To this day,
Conn claims to have created the first Sousaphone, but we have determined in numerous posts below that this is simply not the case. That honor belongs to J. W. Pepper, as
Sousa himself declared.
However, as historian Margaret Downie Banks
clarifies, Conn really was the first - that is, the first to build a "commercially available bell-up 'raincatcher' sousaphone." Pepper's horn, built around 1894-96, apparently never went into production, but Conn took orders early on for his four-valve "
Monster Sousaphone," first built in 1898. By April 1900 there were
ten of those horns being played in bands.
Two years later, Conn had come up with a slightly smaller, three-valve Sousaphone, which is seen for the first time in this advertisement in the December 1902 edition of
C. G. Conn's Truth (vol. 5, no. 4, p. 27):
This design was apparently a winner, for it remained unchanged at least through 1910 - with Conn even using the exact same photograph in his advertisement that year (and, presumably, all years in between):
A few of the horns from this era can still be seen today.

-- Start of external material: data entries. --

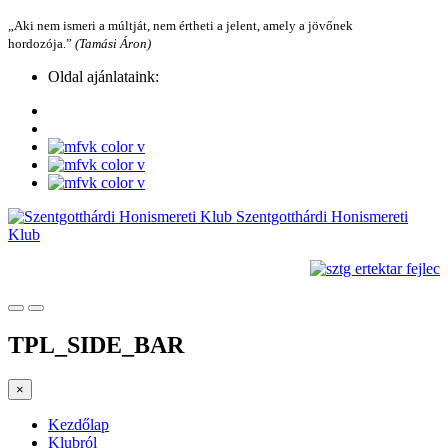
„Aki nem ismeri a múltját, nem értheti a jelent, amely a jövőnek
hordozója.”
(Tamási Áron)
Oldal ajánlataink:
Szentgotthárdi Honismereti
Klub
TPL_SIDE_BAR
×
Kezdőlap
Klubról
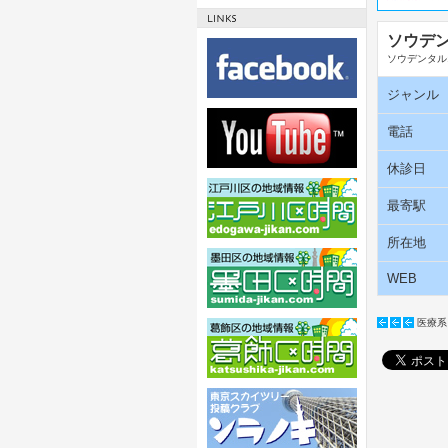
ソウデ
ソウデンタル
ジャンル
電話
休診日
最寄駅
所在地
WEB
医療系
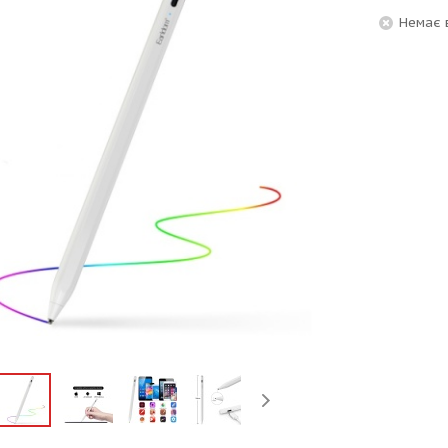
Немає 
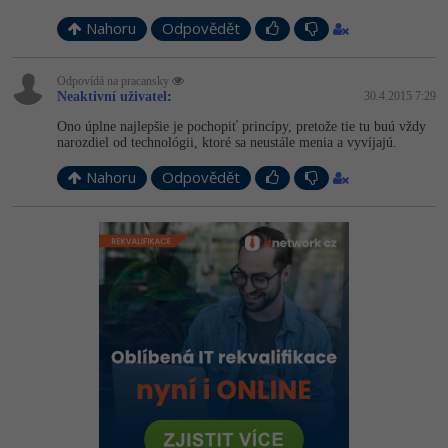
Nahoru
Odpovědět
Odpovídá na pracansky
Neaktivní uživatel
:
30.4.2015 7:29
Ono úplne najlepšie je pochopiť princípy, pretože tie tu buú vždy
narozdiel od technológii, ktoré sa neustále menia a vyvíjajú.
Nahoru
Odpovědět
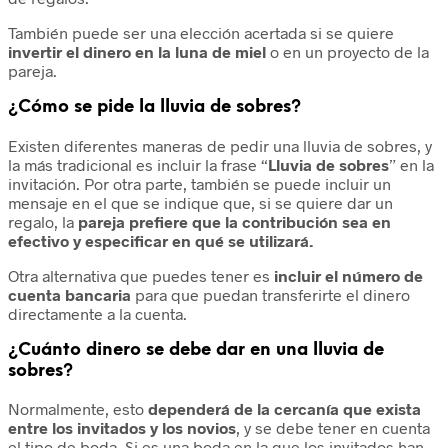
También puede ser una elección acertada si se quiere
invertir el dinero en la luna de miel
o en un proyecto de la
pareja.
¿Cómo se pide la lluvia de sobres?
Existen diferentes maneras de pedir una lluvia de sobres, y
la más tradicional es incluir la frase “
Lluvia de sobres
” en la
invitación. Por otra parte, también se puede incluir un
mensaje en el que se indique que, si se quiere dar un
regalo, la
pareja prefiere que la contribución sea en
efectivo y especificar en qué se utilizará.
Otra alternativa que puedes tener es
incluir el número de
cuenta bancaria
para que puedan transferirte el dinero
directamente a la cuenta.
¿Cuánto dinero se debe dar en una lluvia de
sobres?
Normalmente, esto
dependerá de la cercanía que exista
entre los invitados y los novios
, y se debe tener en cuenta
el tipo de boda. Si es una boda en la que los invitados han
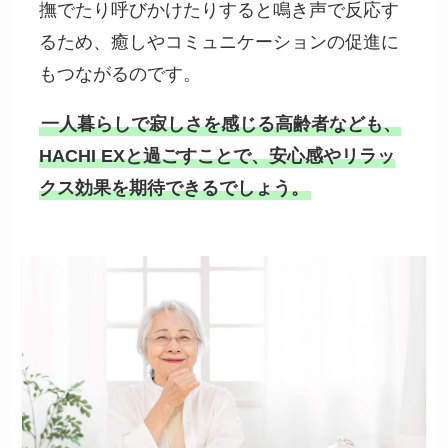
撫でたり呼びかけたりすると鳴き声で反応す
るため、癒しやコミュニケーションの促進に
もつながるのです。
一人暮らしで寂しさを感じる高齢者なども、
HACHI EXと過ごすことで、安心感やリラッ
クス効果を期待できるでしょう。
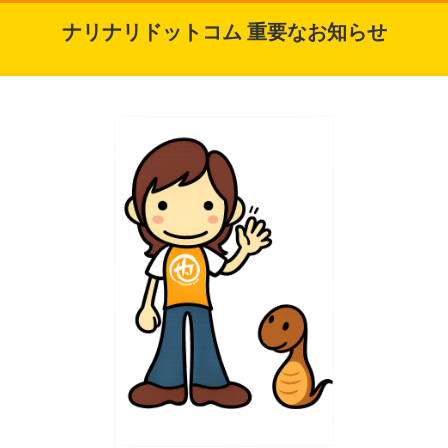
ナリナリドットコム 重要なお知らせ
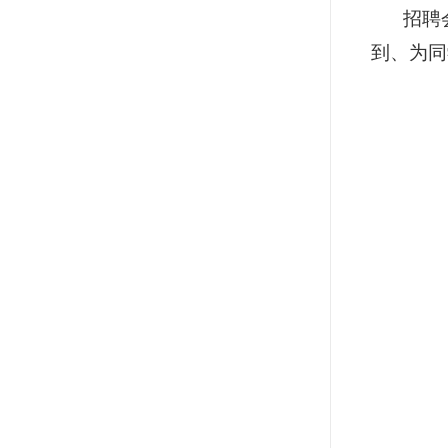
招聘
到、为同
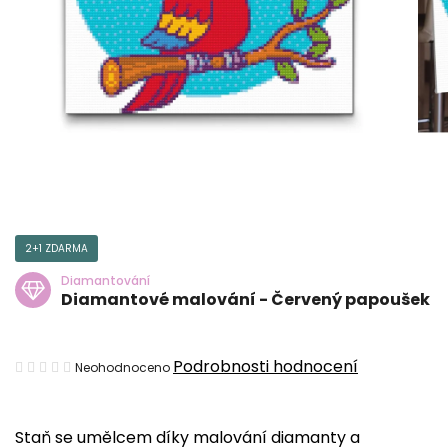
2+1 ZDARMA
Diamantování
Diamantové malování - Červený papoušek
Průměrné
Podrobnosti hodnocení
Neohodnoceno
hodnocení
produktu
Staň se umělcem díky malování diamanty a
je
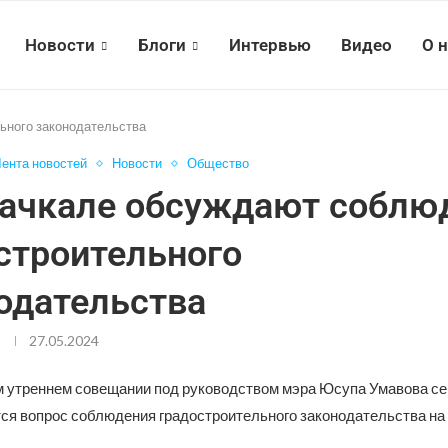
Новости
Блоги
Интервью
Видео
О 
ьного законодательства
ента новостей
Новости
Общество
ачкале обсуждают соблю
строительного
одательства
27.05.2024
 утреннем совещании под руководством мэра Юсупа Умавова се
ся вопрос соблюдения градостроительного законодательства на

For example, the
National Music Museum, in Vermillian, SD, owns one with the serial number 84672, which places it around 1904 (this Sousaphone is currently on loan to the
Museum of Making Music in Carlsbad, CA):
|
Photo taken by author |
And the wonderful people at the Sousa Archives at the University of Illinois graciously sent me this photo of their oldest Conn "raincatcher," serial number 99845, which dates it around 1907 (could it perhaps have been used very early on in the Marching Illini Band?):
By 1916, if not a bit earlier, even Sousa added one of these smaller, three-valve Sousaphones to his bass section, as can be seen on the far right of this photo (
C. G. Conn's Musical Truth, April 1916, vol.9, no. 19, p. 30):
And, interestingly, this basic Sousaphone design by Conn - with the exception of the bell direction - remains to this day, over one hundred years later, as the
Conn 20K, which can be purchased for about $7,000 (roughly the same value as the original cost of $175 back in 1902, although one might rightly argue that the horn is less well-made now than it was all those years ago when Conn instruments were admired throughout the world).